[Stored entries]
::::::

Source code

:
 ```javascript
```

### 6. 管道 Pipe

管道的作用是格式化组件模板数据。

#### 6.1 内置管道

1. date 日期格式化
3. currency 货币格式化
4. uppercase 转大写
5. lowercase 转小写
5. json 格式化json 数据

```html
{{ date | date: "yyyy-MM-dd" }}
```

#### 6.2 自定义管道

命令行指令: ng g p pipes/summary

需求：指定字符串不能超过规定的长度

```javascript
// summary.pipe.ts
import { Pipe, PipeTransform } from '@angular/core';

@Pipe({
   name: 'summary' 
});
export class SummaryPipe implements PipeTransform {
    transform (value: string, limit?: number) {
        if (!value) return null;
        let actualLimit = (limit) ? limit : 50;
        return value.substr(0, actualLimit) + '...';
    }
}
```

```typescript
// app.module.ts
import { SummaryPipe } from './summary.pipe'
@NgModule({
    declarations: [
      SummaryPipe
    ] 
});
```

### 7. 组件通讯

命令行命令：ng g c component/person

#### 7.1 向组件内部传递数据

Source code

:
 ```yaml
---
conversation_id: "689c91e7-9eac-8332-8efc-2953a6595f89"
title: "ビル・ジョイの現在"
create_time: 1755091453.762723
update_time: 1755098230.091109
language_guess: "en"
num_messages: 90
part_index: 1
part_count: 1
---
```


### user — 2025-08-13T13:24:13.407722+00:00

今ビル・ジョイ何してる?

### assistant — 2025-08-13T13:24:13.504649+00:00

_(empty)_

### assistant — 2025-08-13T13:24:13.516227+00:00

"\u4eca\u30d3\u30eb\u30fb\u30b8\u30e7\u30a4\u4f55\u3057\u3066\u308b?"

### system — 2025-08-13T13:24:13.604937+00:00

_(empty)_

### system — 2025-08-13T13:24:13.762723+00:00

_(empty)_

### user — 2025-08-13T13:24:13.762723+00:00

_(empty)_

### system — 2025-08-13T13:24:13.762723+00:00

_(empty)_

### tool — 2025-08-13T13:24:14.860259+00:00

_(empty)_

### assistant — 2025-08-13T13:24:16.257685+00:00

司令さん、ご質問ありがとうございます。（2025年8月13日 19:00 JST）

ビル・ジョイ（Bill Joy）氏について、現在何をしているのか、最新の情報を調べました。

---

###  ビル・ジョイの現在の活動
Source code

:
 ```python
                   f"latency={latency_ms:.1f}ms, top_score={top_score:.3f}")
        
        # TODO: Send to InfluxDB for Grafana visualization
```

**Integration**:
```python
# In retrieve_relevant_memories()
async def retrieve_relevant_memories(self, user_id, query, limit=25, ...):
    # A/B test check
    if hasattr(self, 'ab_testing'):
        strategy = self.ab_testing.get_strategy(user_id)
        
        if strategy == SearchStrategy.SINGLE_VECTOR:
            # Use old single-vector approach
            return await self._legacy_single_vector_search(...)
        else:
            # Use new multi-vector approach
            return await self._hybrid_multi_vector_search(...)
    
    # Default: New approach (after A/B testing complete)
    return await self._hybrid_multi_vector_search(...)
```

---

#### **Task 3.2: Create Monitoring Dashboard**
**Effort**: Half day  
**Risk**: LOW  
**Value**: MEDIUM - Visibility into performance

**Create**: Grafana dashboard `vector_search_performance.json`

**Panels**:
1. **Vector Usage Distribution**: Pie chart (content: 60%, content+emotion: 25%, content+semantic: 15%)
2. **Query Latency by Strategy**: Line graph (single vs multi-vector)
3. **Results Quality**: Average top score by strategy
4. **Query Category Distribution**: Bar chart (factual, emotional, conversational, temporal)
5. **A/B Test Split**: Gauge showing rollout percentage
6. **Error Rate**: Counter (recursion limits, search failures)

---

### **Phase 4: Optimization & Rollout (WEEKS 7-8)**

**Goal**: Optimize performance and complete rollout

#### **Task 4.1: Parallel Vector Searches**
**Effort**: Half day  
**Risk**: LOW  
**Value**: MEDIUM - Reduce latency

::::::

Copy exactly the line containing "6. **Error Rate**: Counter" and each line after it through the end of the records above.

6. **Error Rate**: Counter (recursion limits, search failures)

---

### **Phase 4: Optimization & Rollout (WEEKS 7-8)**

**Goal**: Optimize performance and complete rollout

#### **Task 4.1: Parallel Vector Searches**
**Effort**: Half day  
**Risk**: LOW  
**Value**: MEDIUM - Reduce latency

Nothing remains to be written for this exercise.